Muhammad sebagai seorang anak lahir tanpa ayah, apakah itu sebagai angka dimana anak tunggal lahir 571 M, sampai usia 6 tahun ia ditinggalkan oleh ibunya maka jadilah ia yatim piatu. Dari data ini kemudian dinarasikan menjadi fakta terkait saat kelahiran terjadi peristiwa permusuhan yang memuncak antar beberapa suku di tanah Arab.
Sungguh angka selalu memberikan informasi tentang jumlah nyata, kemudian data kita diajak untuk membandingkan satu dengan lainnya, sampailah fakta yang menjadikan semua informasi itu menjadi berita.
Menarik atau tidak tergantung kontekstualisasi bagaimana saat kita menyampaikan kepada siapa yang akan kita berikan berita tersebut.
Mohamad Jebara dalam kisahnya mengumpulkan berbagai dokumen selama 40 tahun lebih, bahkan mengharuskannya belajar berbagai bahasa termasuk bahasa Smit.
Semua ia lakukan untuk mengurai apakah berita tentang Muhammad benar-benar sesuai fakta yang didukung oleh angka dan data. Sungguh kajian spesifik yang mungkin berbeda dari yang kita kenal atau pahami selama ini.
Kali ini sebuah buku karya Mohamad Jebara justru memberikan satu penegasan awal bahwa sebagai seorang nabi; Muhammad sendiri secara jelas memberikan metodologi tiga tahap dalam sebuah hadis klasik mengenai lebah yang mengumpulkan sari bunga untuk diproses menjadi madu:
– Awali dari nol. Dan kumpulkan informasi dari berbagai sumber tanpa prasangka.

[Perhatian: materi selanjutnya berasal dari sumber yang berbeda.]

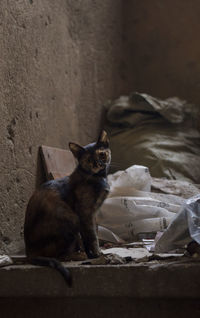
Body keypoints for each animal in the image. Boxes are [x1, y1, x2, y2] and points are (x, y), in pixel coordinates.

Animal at [23, 129, 111, 286]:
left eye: (101, 154)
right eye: (89, 160)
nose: (98, 163)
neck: (98, 177)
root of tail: (29, 252)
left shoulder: (92, 214)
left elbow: (90, 234)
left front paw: (94, 253)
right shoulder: (85, 213)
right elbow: (92, 235)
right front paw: (96, 254)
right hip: (71, 218)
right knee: (58, 256)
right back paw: (79, 256)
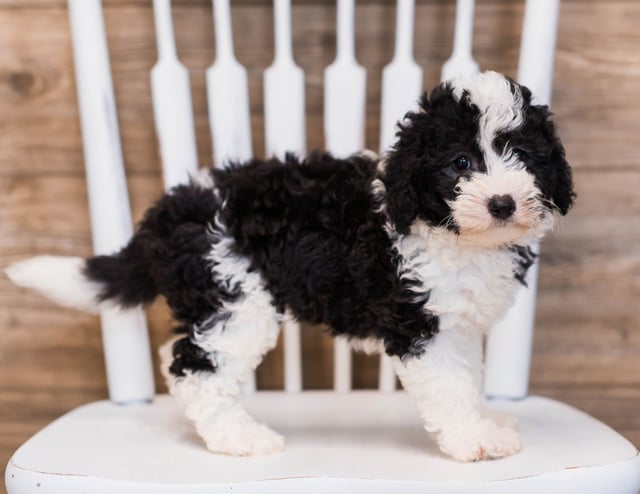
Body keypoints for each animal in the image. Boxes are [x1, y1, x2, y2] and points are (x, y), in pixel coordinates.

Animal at [5, 70, 576, 464]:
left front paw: (486, 423)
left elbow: (468, 379)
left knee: (178, 353)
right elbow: (449, 387)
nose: (502, 203)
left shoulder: (458, 324)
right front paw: (472, 439)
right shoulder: (421, 324)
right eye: (460, 163)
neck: (450, 231)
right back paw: (240, 438)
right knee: (194, 366)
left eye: (524, 157)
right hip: (236, 301)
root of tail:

– Analisis semua informasi untuk menentukan bagian-bagian yang bisa digunakan.
– Rangkum bukti-bukti yang tersisa dengan cara-cara yang dapat menghasilkan manfaat. (13).
Itulah logika dalam angka, kita harus mengawali satu perjalanan ilmu pengetahuan tanpa prasangka, hilangkan emosi apalagi tujuannya untuk memutarbalikkan sesuatu yang selama ini telah kita yakini.

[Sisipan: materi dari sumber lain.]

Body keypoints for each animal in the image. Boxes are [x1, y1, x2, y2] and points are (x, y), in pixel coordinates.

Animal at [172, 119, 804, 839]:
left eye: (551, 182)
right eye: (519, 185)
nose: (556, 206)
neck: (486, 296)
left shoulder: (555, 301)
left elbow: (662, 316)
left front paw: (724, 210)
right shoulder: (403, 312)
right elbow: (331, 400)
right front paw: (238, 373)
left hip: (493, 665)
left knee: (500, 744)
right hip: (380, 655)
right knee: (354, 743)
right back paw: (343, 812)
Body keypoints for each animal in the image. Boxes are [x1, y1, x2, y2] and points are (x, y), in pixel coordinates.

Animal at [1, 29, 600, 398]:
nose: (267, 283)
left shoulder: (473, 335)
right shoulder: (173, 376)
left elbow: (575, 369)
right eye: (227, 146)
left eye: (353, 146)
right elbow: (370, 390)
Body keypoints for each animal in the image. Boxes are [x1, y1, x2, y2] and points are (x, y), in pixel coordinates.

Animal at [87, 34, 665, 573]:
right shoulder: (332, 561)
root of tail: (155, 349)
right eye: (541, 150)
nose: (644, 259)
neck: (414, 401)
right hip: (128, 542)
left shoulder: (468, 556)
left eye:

Dari nol tetapi nol itu ada beda dengan kosong, artinya nilai netralitas dalam ontologi tidak dapat dilepaskan bagi ilmuwan yang ingin mendalami Muhammad. Meneruskan kaitan antara satu fakta dengan fakta lainnya, maka kita akan ditantang untuk membuat dalil.
Inilah pekerjaan yang sangat berisiko di mana semua informasi yang kita temukan harus dirinci dan kemudian disatukan lagi sesuai dengan kodifikasinya, dan kita pun boleh melahirkan beberapa dalil untuk diuji pada tahap berikutnya.

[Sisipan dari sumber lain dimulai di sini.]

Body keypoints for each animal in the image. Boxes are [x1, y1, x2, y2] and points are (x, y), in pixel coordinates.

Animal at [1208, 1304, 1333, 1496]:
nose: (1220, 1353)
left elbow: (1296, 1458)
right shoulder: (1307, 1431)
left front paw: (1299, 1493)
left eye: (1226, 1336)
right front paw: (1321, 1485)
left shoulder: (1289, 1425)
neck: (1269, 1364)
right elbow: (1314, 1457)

Pekerjaan epistimologi ini sesungguhnya tetap diharapkan agar seobyektif mungkin, walalupun nilai yang mengiringinya tetap dijunjung tinggi yakni kejujuran, tanpa tendensius untuk kepentingan tertentu.
Sampailah pada akhir dari hubungan antar dalil, dimana kajian harus memiliki ujung apakah itu kesimpulan maupun rekomendasi. Bukti sebagai verifikatiko fakta telah ada didepan mata, maka kemampuan olah kata menjadi narasi yang baik tentang sesuatu menjadikannya hasil yang bermanfaat bagi ummat manusia.
Aksiologi pun tidak dapat ditunggu lagi, karena akhir dari perjalanan keilmuan sampai saatnya telah selesai. Benar ketika kita menulis Muhammad sebagai nabi, subyektifitas sulit, dan mungkin saja mustahil dihilangkan.
Namun paling tidak kita diajak oleh Mohamad Jebara untuk selalu mengingat apa yang dipesankan oleh nabi kita bahwa; Muhammad telah secara lugas memerintahkan kepada para pengikutnya untuk berfokus pada gagasannya, bukan pada kehidupan dan pribadinya.
Kontekstualisasi Muhammad sebagai nabi tetap menarik, angka, dan data apapun yang disajikan kadang kala tidak mengusik perubahan emosi. Atau justru bila ada data baru ditemukan dengan metodologi an-autobiografi menantang kita apakah emosi tetap menjadi ukuran untuk mengerti Muhammad atau tidak.
Terlanjur cinta, apapun tidak dapat menghalanginya, justru dari sana kita membuat segala macam standar obyektifitas dan subyektifitas tentang semua jenis pengetahuan.
Hah….memang buku Jebara ini mengusik dan menantang untuk bertanya ulang tentang kisah-kisah nabi kita.
Kita setuju “Dengan kolaborasi kita bangun negeri, lewat pendidikan kita bersinergi”.